Unfortunately, Nathan sets his crazy on Stingo and Sophie, who he accuses of having an affair together and he attacks Sophie and tries to kill her. Stingo takes Sophie away to Virginia, where Sophie tells him the story of her children. Stingo tells her that he’s in love with her and Sophie takes Stingo’s virginity. The next morning, Stingo wakes up to find a note from Sophie; she has gone back to Nathan. Telling the story of her children has overwhelmed her with grief and she has gone back to commit suicide with Nathan, who is on his own suicidal crazy-train. Stingo returns to Brooklyn and discovers that Sophie and Nathan have poisoned themselves with cyanide.
DEPRESSING.
There are a lot of nuances to the book — the way that the narration is told in both third and first person, the jumps in time, the comparisons of the Holocaust to the American South, the focus of a Holocaust survivor who isn’t Jewish — but who cares?

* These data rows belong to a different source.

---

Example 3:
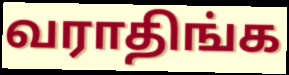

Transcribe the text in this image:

வராதிங்க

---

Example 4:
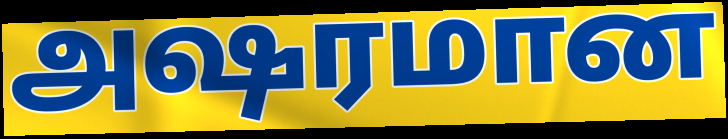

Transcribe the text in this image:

அஷரமான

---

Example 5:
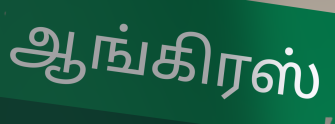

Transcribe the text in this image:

ஆங்கிரஸ்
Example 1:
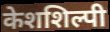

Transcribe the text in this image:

केशशिल्पी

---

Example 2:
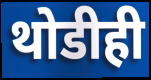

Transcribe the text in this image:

थोडीही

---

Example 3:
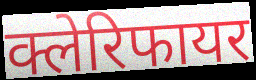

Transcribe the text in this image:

क्लेरिफायर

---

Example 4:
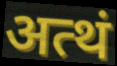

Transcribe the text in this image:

अत्थं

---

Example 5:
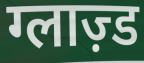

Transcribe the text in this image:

ग्लाज़्ड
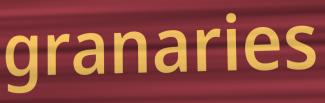
granaries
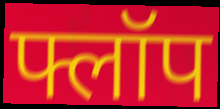
फ्लॉप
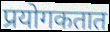
प्रयोगकतात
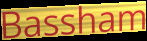
Bassham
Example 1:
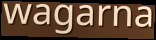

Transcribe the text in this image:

wagarna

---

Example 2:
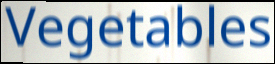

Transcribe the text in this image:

Vegetables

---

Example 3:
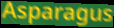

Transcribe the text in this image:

Asparagus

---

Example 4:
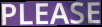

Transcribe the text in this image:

PLEASE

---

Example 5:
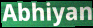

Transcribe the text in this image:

Abhiyan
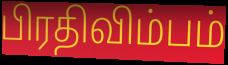
பிரதிவிம்பம்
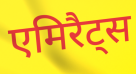
एमिरैट्स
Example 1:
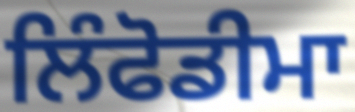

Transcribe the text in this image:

ਲਿੰਫੋਡੀਮਾ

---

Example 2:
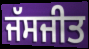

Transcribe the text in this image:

ਜੱਸਜੀਤ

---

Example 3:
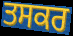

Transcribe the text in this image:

ਤਸਕਰ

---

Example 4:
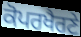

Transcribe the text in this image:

ਕੋਪਰਖੈਰਣੇ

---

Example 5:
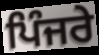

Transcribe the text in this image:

ਪਿੰਜਰੇ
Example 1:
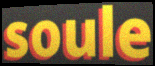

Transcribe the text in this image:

soule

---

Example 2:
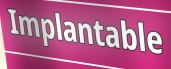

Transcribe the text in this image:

Implantable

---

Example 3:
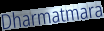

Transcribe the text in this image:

Dharmatmara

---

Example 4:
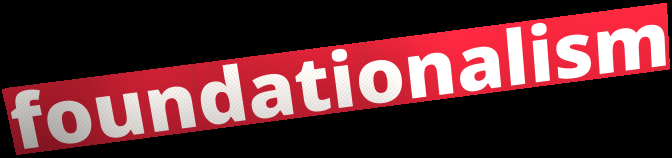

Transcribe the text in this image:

foundationalism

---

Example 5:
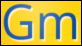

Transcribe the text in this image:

Gm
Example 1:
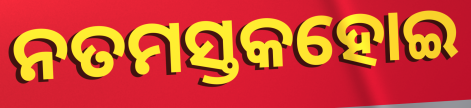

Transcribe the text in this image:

ନତମସ୍ତକହୋଇ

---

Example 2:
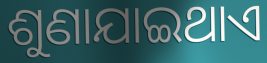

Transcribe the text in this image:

ଶୁଣାଯାଇଥାଏ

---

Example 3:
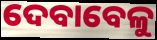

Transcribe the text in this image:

ଦେବାବେଳୁ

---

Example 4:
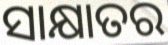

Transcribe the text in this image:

ସାକ୍ଷାତର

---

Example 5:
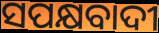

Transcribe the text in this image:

ସପକ୍ଷବାଦୀ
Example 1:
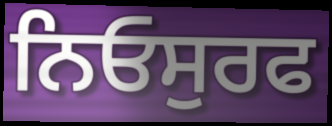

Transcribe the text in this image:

ਨਿਓਸੁਰਫ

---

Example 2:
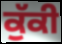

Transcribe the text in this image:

ਕੁੱਕੀ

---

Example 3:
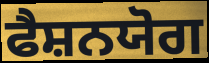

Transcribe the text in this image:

ਫੈਸ਼ਨਯੋਗ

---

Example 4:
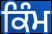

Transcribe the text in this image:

Not when you compare it to the heart-wrenching choice of knowing that you are responsible for the death of your child. I don’t have, much less want, children and I felt like my heart was being torn out of my chest. I didn’t think anyone could find a way to make the horrors of the Holocaust even worse, but congratulations, William Styron, you did it.
The apocryphal story of the film version of Sophie’s Choice has Meryl Streep as Sophie only being able to do one take of the “choice” scene, as she found it too emotionally draining and painful. Preach, Queen Meryl.